Trabalhos aprovados 2025

Ficha do Proponente

Proponente

    Rodrigo Carreiro (UFPE)

Minicurrículo

    Rodrigo Carreiro é professor do Programa de Pós-Graduação em Comunicação e do Bacharelado em Cinema e Audiovisual da Universidade Federal de Pernambuco, instituição onde cursou Mestrado e Doutorado em Comunicação. É bolsista de Produtividade em Pesquisa do CNPq , categoria E. Fez estágio pós-doutoral na Universidade Federal Fluminense (RJ). Pesquisa som e gêneros fílmicos populares, especialmente horror e thriller.

Coautor

    Catarina de Almeida Apolonio (Udelar)

Ficha do Trabalho

Título

    Memória sonora do impeachment de Dilma Rousseff em documentários brasileiros

Seminário

    Histórias e tecnologias do som no audiovisual

Resumo

    Esta pesquisa analisa o sound design de três documentários sobre o impeachment de Dilma Rousseff: O Processo (2018), Democracia em Vertigem (2019) e Alvorada (2021). Com base na análise psicoacústica e na teoria sistêmico-funcional, investigamos como o som constrói a memória auditiva do evento, retrata relações de poder e gênero e representa os atores sociais envolvidos.

Resumo expandido

    Esta comunicação propõe uma análise do sound design de três documentários que narram o impeachment da presidenta Dilma Rousseff, em 2016. Com base na análise da trilha sonora dos documentários O Processo (2018), Democracia em Vertigem (2019) e Alvorada (2021), nosso objetivo é identificar como o impeachment foi representado da perspectiva sonora.

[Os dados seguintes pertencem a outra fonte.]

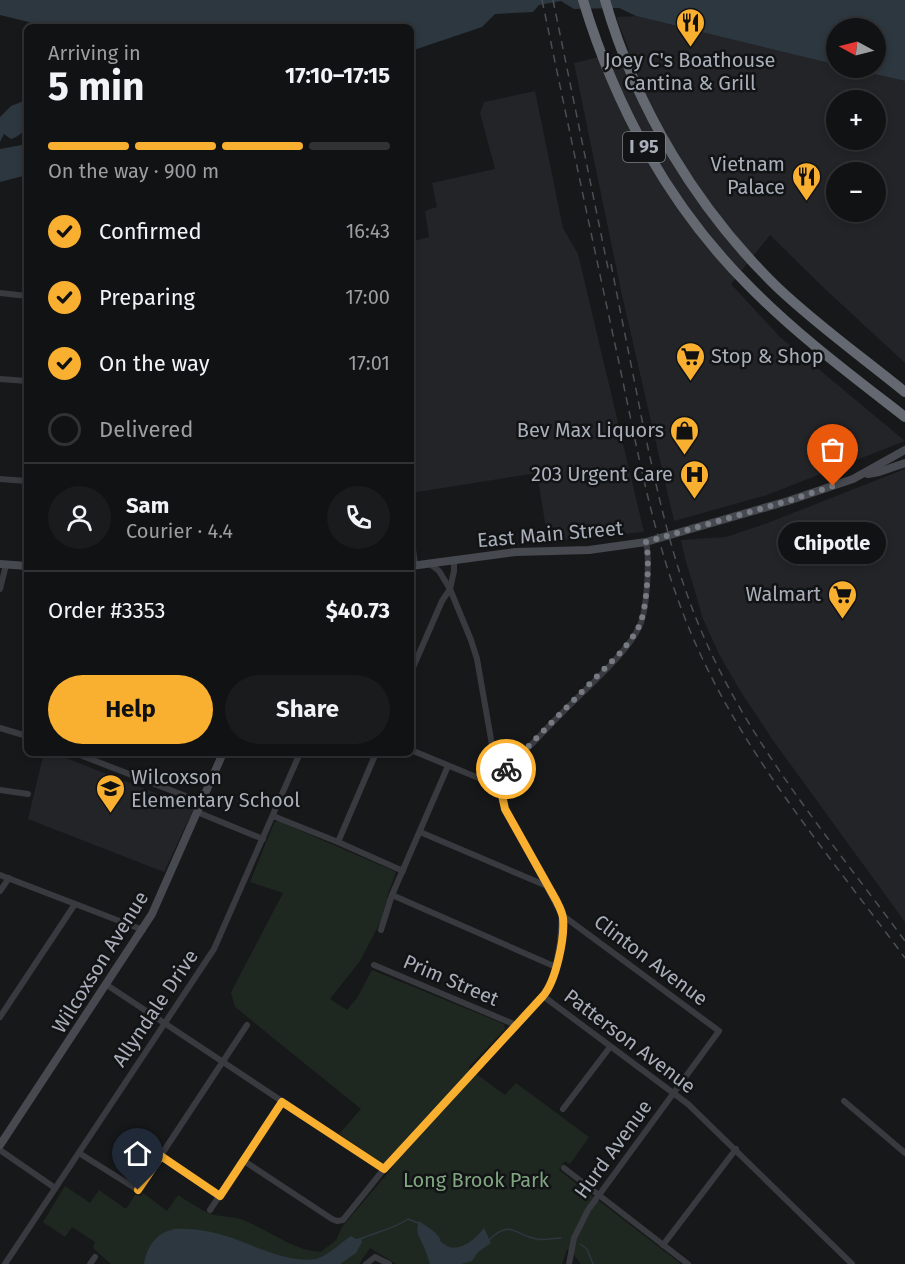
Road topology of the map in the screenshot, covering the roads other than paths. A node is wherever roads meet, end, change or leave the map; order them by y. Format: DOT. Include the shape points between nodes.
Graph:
graph roads {
  1 [pos="583,0"];
  2 [pos="605,0"];
  3 [pos="0,293"];
  4 [pos="24,296"];
  5 [pos="0,379"];
  6 [pos="24,381"];
  7 [pos="905,392"];
  8 [pos="905,417"];
  9 [pos="905,450"];
  10 [pos="905,463"];
  11 [pos="861,475"];
  12 [pos="0,479"];
  13 [pos="24,481"];
  14 [pos="646,542"];
  15 [pos="454,560"];
  16 [pos="429,563"];
  17 [pos="3,564"];
  18 [pos="24,566"];
  19 [pos="414,566"];
  20 [pos="0,589"];
  21 [pos="450,589"];
  22 [pos="414,665"];
  23 [pos="0,728"];
  24 [pos="24,735"];
  25 [pos="414,751"];
  26 [pos="83,756"];
  27 [pos="222,756"];
  28 [pos="299,756"];
  29 [pos="375,756"];
  30 [pos="448,766"];
  31 [pos="498,776"];
  32 [pos="498,786"];
  33 [pos="0,790"];
  34 [pos="28,794"];
  35 [pos="201,802"];
  36 [pos="197,812"];
  37 [pos="273,816"];
  38 [pos="420,832"];
  39 [pos="263,839"];
  40 [pos="338,842"];
  41 [pos="403,871"];
  42 [pos="0,875"];
  43 [pos="9,878"];
  44 [pos="548,886"];
  45 [pos="0,891"];
  46 [pos="392,895"];
  47 [pos="75,904"];
  48 [pos="562,915"];
  49 [pos="143,930"];
  50 [pos="381,930"];
  51 [pos="374,965"];
  52 [pos="556,967"];
  53 [pos="107,985"];
  54 [pos="543,996"];
  55 [pos="0,1017"];
  56 [pos="165,1023"];
  57 [pos="247,1025"];
  58 [pos="516,1025"];
  59 [pos="719,1031"];
  60 [pos="610,1047"];
  61 [pos="224,1063"];
  62 [pos="674,1094"];
  63 [pos="844,1101"];
  64 [pos="282,1102"];
  65 [pos="563,1108"];
  66 [pos="0,1145"];
  67 [pos="736,1149"];
  68 [pos="0,1150"];
  69 [pos="79,1153"];
  70 [pos="905,1153"];
  71 [pos="161,1156"];
  72 [pos="244,1161"];
  73 [pos="564,1168"];
  74 [pos="384,1169"];
  75 [pos="55,1188"];
  76 [pos="220,1196"];
  77 [pos="598,1196"];
  78 [pos="210,1210"];
  79 [pos="663,1245"];
  80 [pos="95,1257"];
  81 [pos="5,1264"];
  82 [pos="90,1264"];
  83 [pos="366,1264"];
  84 [pos="390,1264"];
  85 [pos="569,1264"];
  86 [pos="688,1264"];
  87 [pos="852,1264"];
  1 -- 8 [label="highway, I 95" via="608,71 641,142 685,210 738,275 794,327"];
  2 -- 7 [label="highway, I 95" via="629,70 666,143 709,207 794,303"];
  3 -- 4 [label="street"];
  5 -- 6 [label="street"];
  9 -- 11 [label="main road, East Main Street"];
  10 -- 11 [label="main road, East Main Street"];
  11 -- 14 [label="main road, East Main Street" via="788,501"];
  12 -- 13 [label="street"];
  14 -- 15 [label="main road, East Main Street"];
  14 -- 31 [label="street" via="644,611 634,636"];
  15 -- 16 [label="main road, East Main Street"];
  15 -- 21 [label="street"];
  16 -- 19 [label="main road, East Main Street"];
  16 -- 21 [label="street" via="439,570"];
  17 -- 18 [label="main road"];
  17 -- 20 [label="street"];
  21 -- 22 [label="street"];
  21 -- 31 [label="street" via="477,659"];
  23 -- 24 [label="street"];
  25 -- 30 [label="street"];
  26 -- 35 [label="street"];
  27 -- 35 [label="main road, Wilcoxson Avenue"];
  28 -- 37 [label="street, Allyndale Drive"];
  29 -- 40 [label="street"];
  30 -- 32 [label="street"];
  30 -- 38 [label="street"];
  31 -- 32 [label="street"];
  32 -- 44 [label="street" via="505,809"];
  33 -- 34 [label="street"];
  35 -- 36 [label="main road, Wilcoxson Avenue"];
  36 -- 39 [label="street"];
  36 -- 49 [label="main road, Wilcoxson Avenue"];
  37 -- 39 [label="street, Allyndale Drive"];
  37 -- 40 [label="street"];
  38 -- 41 [label="street"];
  38 -- 44 [label="street"];
  39 -- 56 [label="street, Allyndale Drive" via="214,949"];
  40 -- 41 [label="street"];
  41 -- 46 [label="street"];
  42 -- 43 [label="street"];
  43 -- 45 [label="street"];
  43 -- 47 [label="street"];
  44 -- 48 [label="street"];
  46 -- 50 [label="street"];
  46 -- 52 [label="street"];
  47 -- 49 [label="street"];
  47 -- 55 [label="street"];
  48 -- 52 [label="street, Patterson Avenue"];
  48 -- 59 [label="street, Clinton Avenue"];
  49 -- 53 [label="main road, Wilcoxson Avenue"];
  51 -- 58 [label="street, Prim Street"];
  52 -- 54 [label="street, Patterson Avenue" via="551,986"];
  53 -- 56 [label="street"];
  53 -- 66 [label="main road, Wilcoxson Avenue"];
  54 -- 58 [label="street"];
  54 -- 60 [label="street, Patterson Avenue"];
  56 -- 61 [label="street"];
  56 -- 69 [label="street, Allyndale Drive"];
  57 -- 61 [label="street"];
  58 -- 74 [label="street"];
  59 -- 62 [label="street, Hurd Avenue"];
  60 -- 62 [label="street, Patterson Avenue"];
  60 -- 65 [label="street"];
  61 -- 64 [label="street"];
  61 -- 71 [label="street"];
  62 -- 67 [label="street, Patterson Avenue"];
  62 -- 77 [label="street, Hurd Avenue"];
  63 -- 70 [label="street"];
  64 -- 72 [label="street"];
  64 -- 74 [label="street"];
  67 -- 79 [label="street"];
  67 -- 87 [label="street, Patterson Avenue"];
  68 -- 75 [label="street"];
  69 -- 71 [label="street" via="138,1190"];
  69 -- 75 [label="street, Allyndale Drive"];
  71 -- 76 [label="street"];
  72 -- 74 [label="street" via="339,1221 347,1217"];
  72 -- 76 [label="street"];
  73 -- 77 [label="street"];
  75 -- 81 [label="street, Allyndale Drive"];
  76 -- 78 [label="street"];
  77 -- 79 [label="street"];
  77 -- 85 [label="street, Hurd Avenue" via="575,1233"];
  79 -- 86 [label="street"];
  80 -- 82 [label="street"];
  83 -- 84 [label="street" via="373,1257"];
}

    A metodologia da pesquisa está baseada na descrição detalhada dos aspectos psicoacústicos dos sons A análise dos desenhos sonoros relacionados ao contexto e às decisões técnico-criativas nos permite identificar recorrências que podem revelar as características estilísticas dos filmes. As análises foram baseadas na teoria sistêmico-funcional de Halliday (2001) e em uma abordagem multimodal (Kress et al., 2008).

    O Processo (2018), dirigido por Maria Augusta Ramos, destaca-se pela sua abordagem observacional do impeachment, onde o sound design emerge como um protagonista discreto, mas importante. A ausência de música extradiegética, entrevistas e narração convida o espectador a uma imersão crua e direta nos eventos, com o som direto moldando a narrativa.

    A predominância do som naturalista cria uma sensação de autenticidade, como se o espectador fosse um observador privilegiado. A diretora utiliza o som da TV para conectar cenas, simulando a realidade das transmissões midiáticas que moldaram a percepção pública do impeachment.

    Pontualmente, recursos de alta modalidade intensificam a experiência sonora. O efeito de delay na primeira aparição de Dilma cria uma atmosfera imersiva, enquanto frequências graves contínuas em momentos de tensão, como as manifestações, sublinham a gravidade do cenário político.

    Democracia em Vertigem (2019), de Petra Costa, tem trilha sonora composta por frequências graves e melodias dissonantes, criando uma atmosfera de vertigem e perigo que permeia toda a narrativa. Essa escolha sonora reflete a instabilidade política e a sensação de ameaça à democracia que a diretora busca transmitir, com uma notável atenção a questões de gênero.

    O desenho de som do filme é marcado por contrastes e variações. Na primeira sequência, por exemplo, a combinação de frequências graves com ruídos de carros e flashes rápidos cria uma sensação de desorientação, culminando na clareza sonora das vozes dos jornalistas que anunciam a prisão de Lula. Essa alternância entre caos sonoro e nitidez vocal é uma constante no filme, utilizada para enfatizar momentos de tensão.

    A voz de Petra Costa, narradora e personagem, é um elemento sonoro fundamental. Ela usa um tom neutro, de intimidade, enquanto a música extradiegética expressa, muitas vezes, as emoções e reflexões da diretora.

    Um aspecto notável do sound design é o uso de elementos tradicionalmente associados ao feminino, como a valsa e melodias com arcos descendentes. A predominância de tonalidades menores e melodias descendentes reforça a carga emocional da narrativa.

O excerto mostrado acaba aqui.